|
If you have managed to construct a data warehouse, you now have corporate and operational data organized to support informed decision making. The challenge is to find effective ways to analyze those data so as to extract valuable information.
Many people new to the field find it difficult to determine exactly what constitutes data mining. Unfortunately, many software vendors are also unclear, so many identify any summarizing and reporting activity as "data mining." If you are truly to benefit from the revolutionary technology known as data mining, you need to distinguish the descriptive reporting provided by OLAP from the predictive, artificial intelligence models generated by the latest in machine learning technology.
Data Mining versus OLAP
In a nutshell: OLAP tells you what, but only data mining can also tell you why. Furthermore, OLAP can answer generic, unstructured questions.
We can illustrate the difference between OLAP and data mining with an example from our consulting experience. A major residential mortgage lender wanted to be able to predict which of their customers would refinance their loans at any point in time. Because refinancing normally means going to another lender, refinancers are often customers to competitors. With advance information, however, the bank could give each borrower a refinance probability score, classify each borrower as desirable or undesirable on other criteria, and then attempt to keep desirable customers by offering a reduced interest rate. The data warehouse we constructed contained monthly information on each borrower; data on current employment, real estate, and financial markets; the difference between employment, real estate, and financial markets; the difference between the current interest rate and the rate of the original mortgage; and detailed credit bureau information. Using OLAP reporting alone, we could have examined refinance behavior from many perspectives, including by region, borrower credit score, trend in borrower credit score, local real estate conditions, trend in market interest rates, and so forth. To generate reports the analyst then would have had to decide what was relevant and request reports based on those variables. Generally, such reports are useful and comprehensible only if they have a small number of dimensions.

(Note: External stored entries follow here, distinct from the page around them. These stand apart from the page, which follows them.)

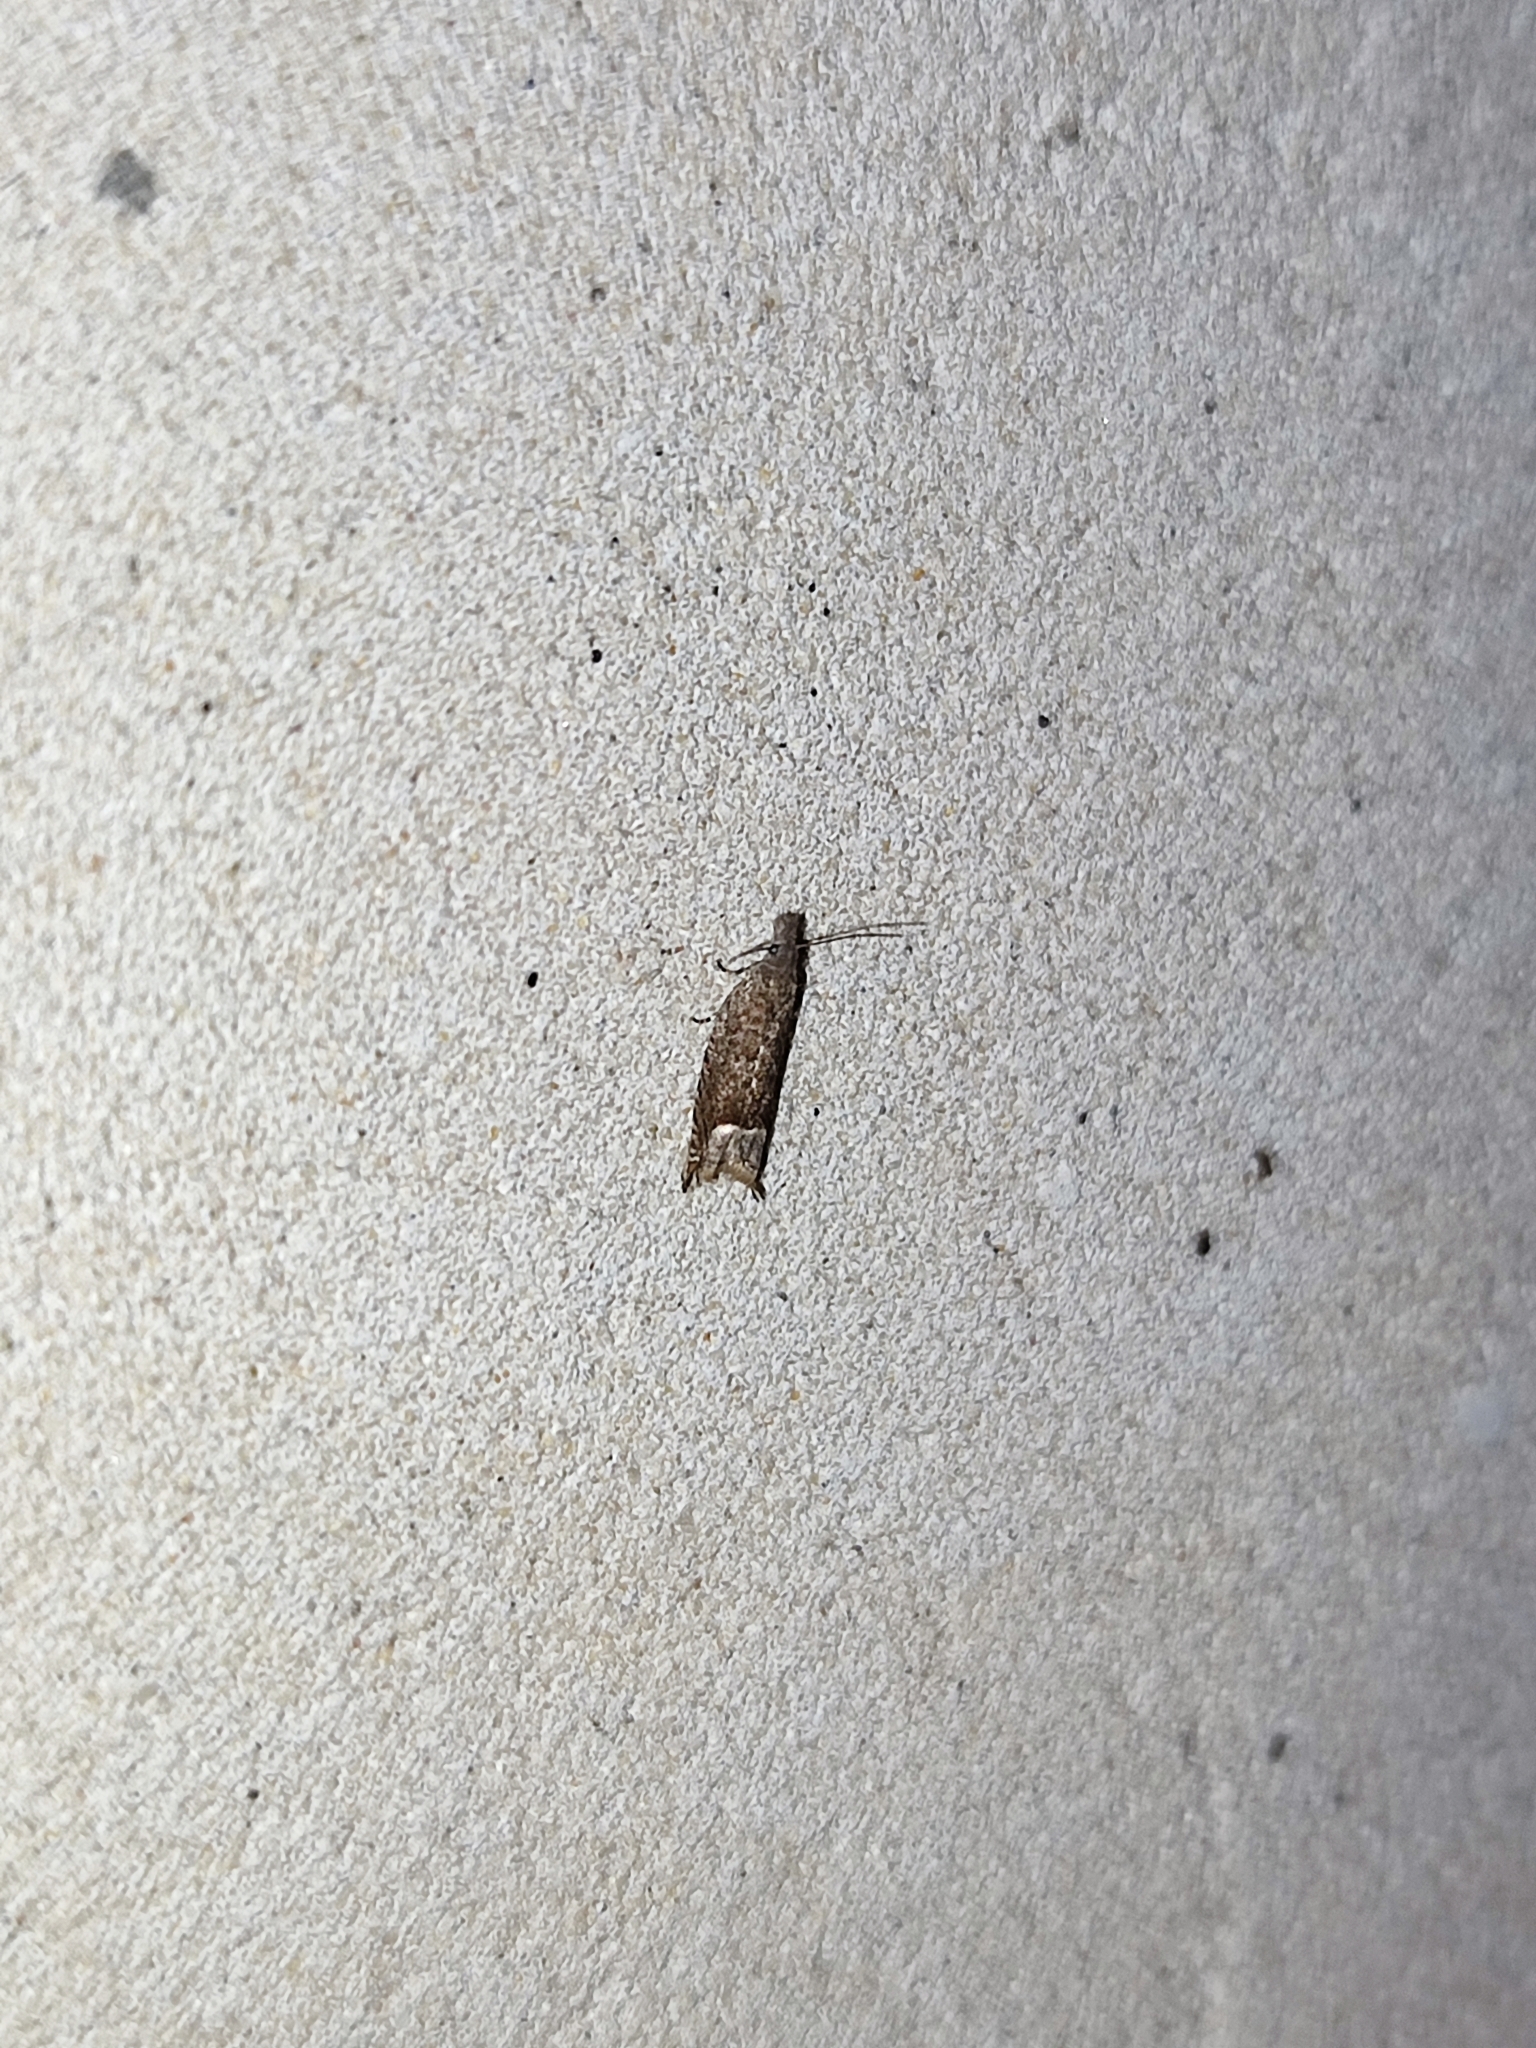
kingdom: Animalia
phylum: Arthropoda
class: Insecta
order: Lepidoptera
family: Tortricidae
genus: Ancylis
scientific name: Ancylis tineana
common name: Rannoch roller
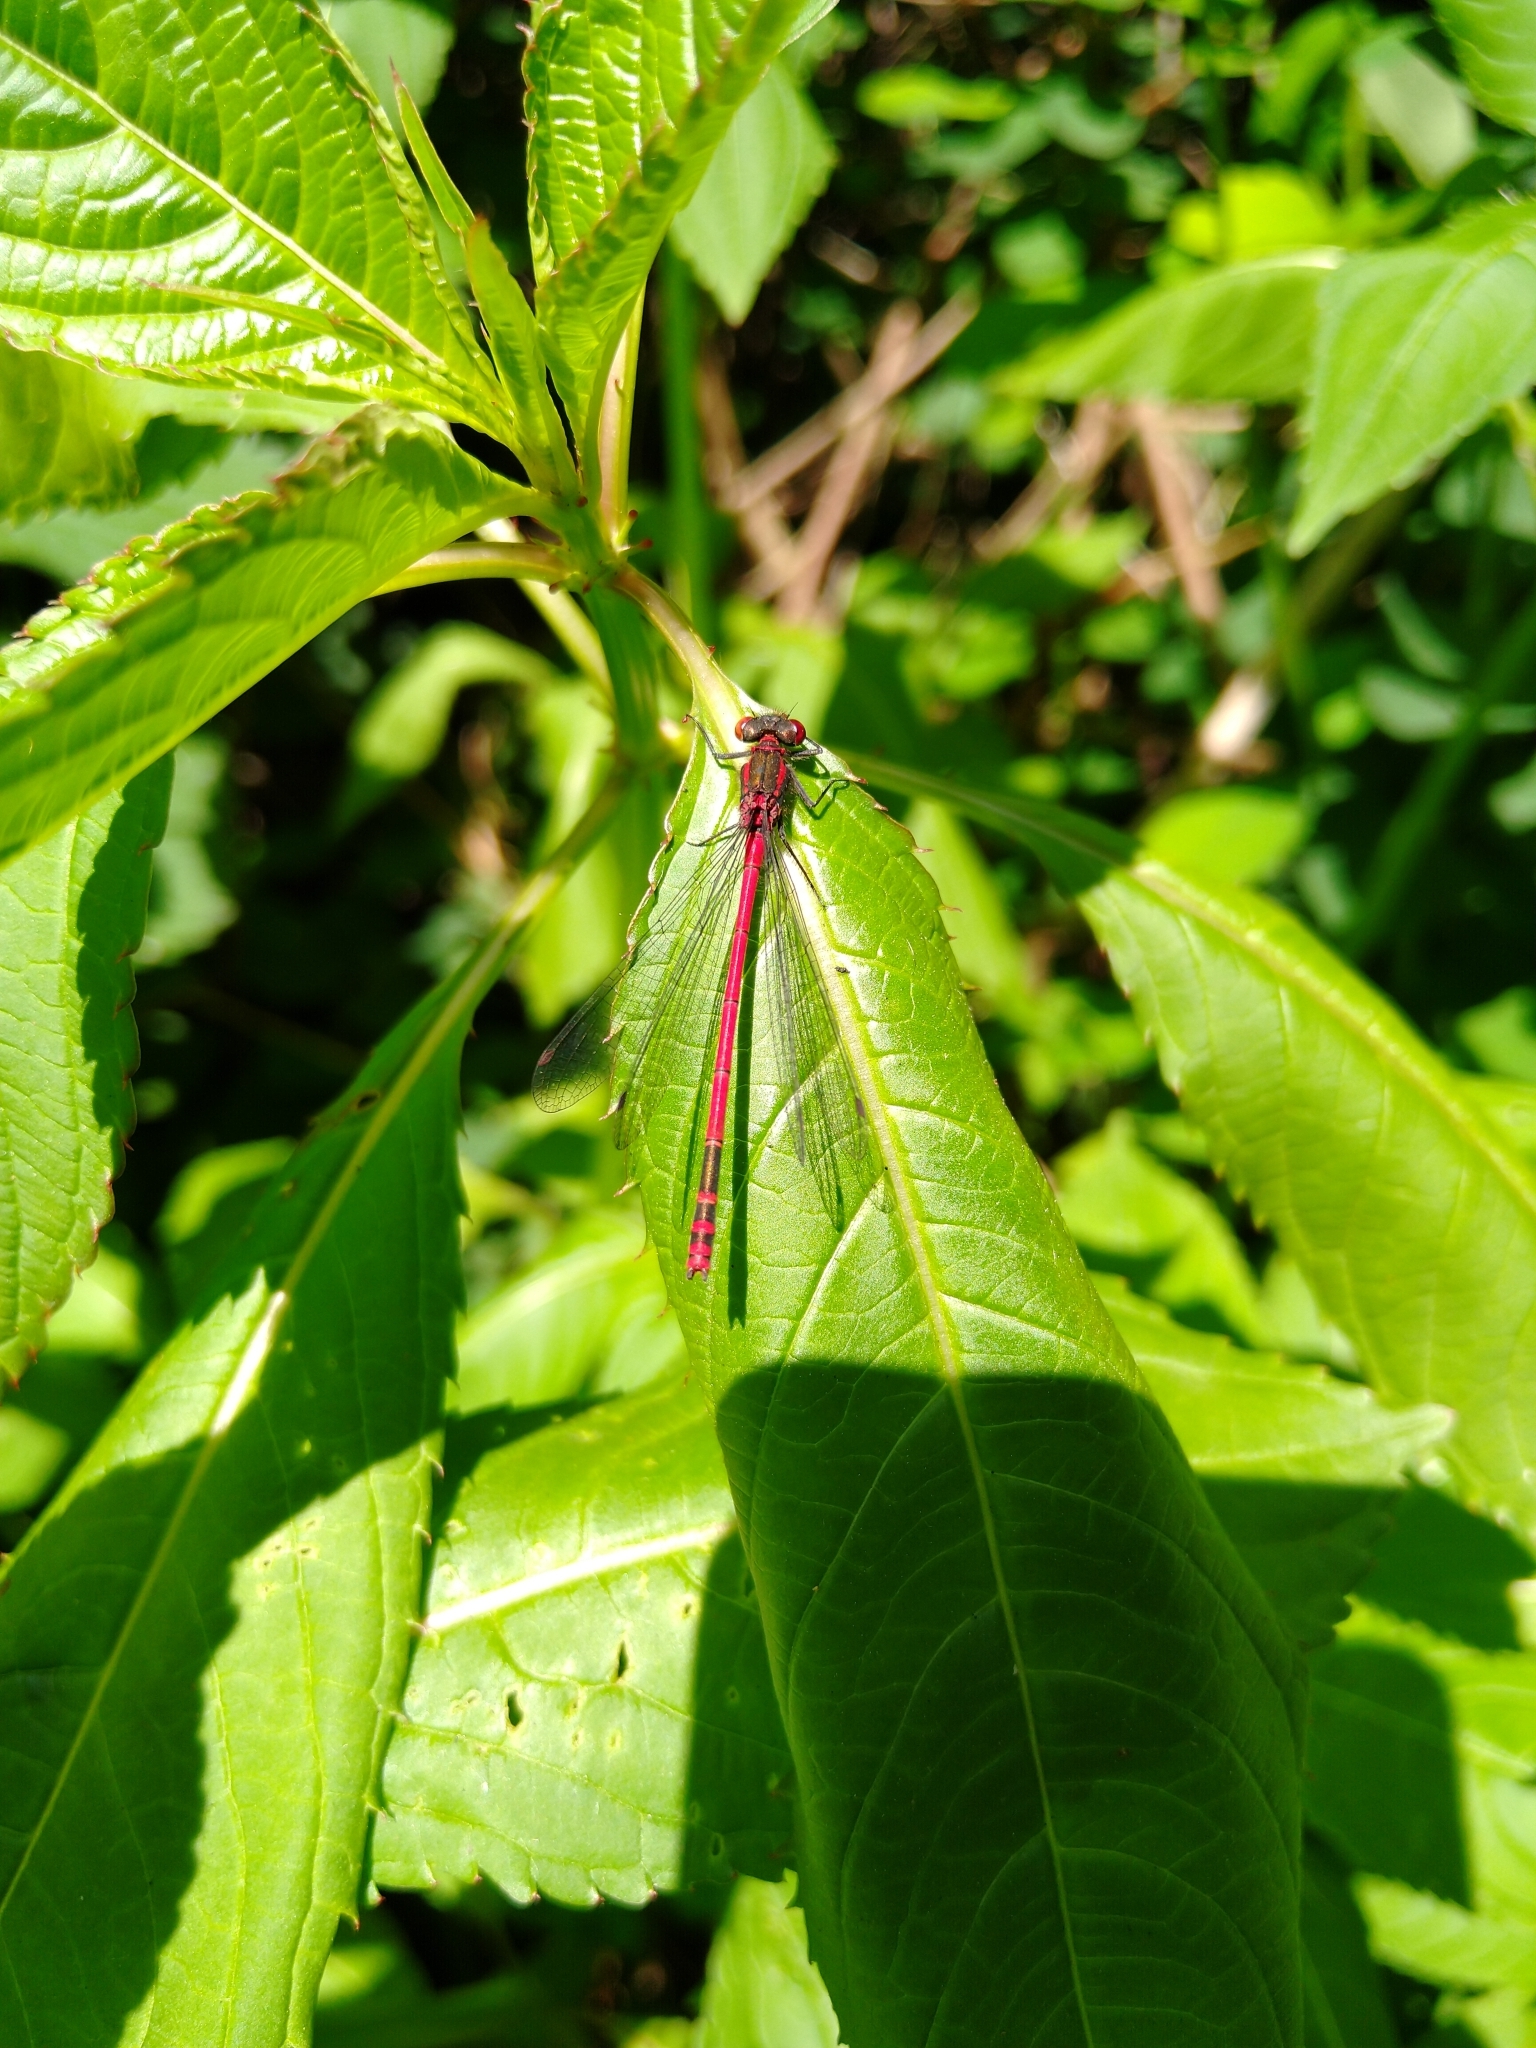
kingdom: Animalia
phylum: Arthropoda
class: Insecta
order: Odonata
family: Coenagrionidae
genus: Pyrrhosoma
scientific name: Pyrrhosoma nymphula
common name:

 Our mission was to develop highly accurate predictive models that would tell us who is likely to refinance in any given circumstance. Using our CART decision tree, we pointed the software at the data warehouse (actually a data mart constructed specifically for this project) and asked CART to do the rest. The target variable was an indicator of whether the customer [had] [would] refinance at a specific point in time. One of our training data subsets contained historical information on about 300,000 customers; in any one calendar quarter about 1.8% prepaid. On its own, and without any guidance from us, the software determined which columns to use in the analysis and how the relevant casual factors interacted. For a model of 30-year fixed loans, more than 35 relevant factors were identified. The predictions that resulted were far more accurate than predictions developed by the in-house statistical staff. Although the columns used were all sensibly related to prepayment, there is no way a human being interacting with a reporting tool could have uncovered the 80+ segments identified by the CART tree.
|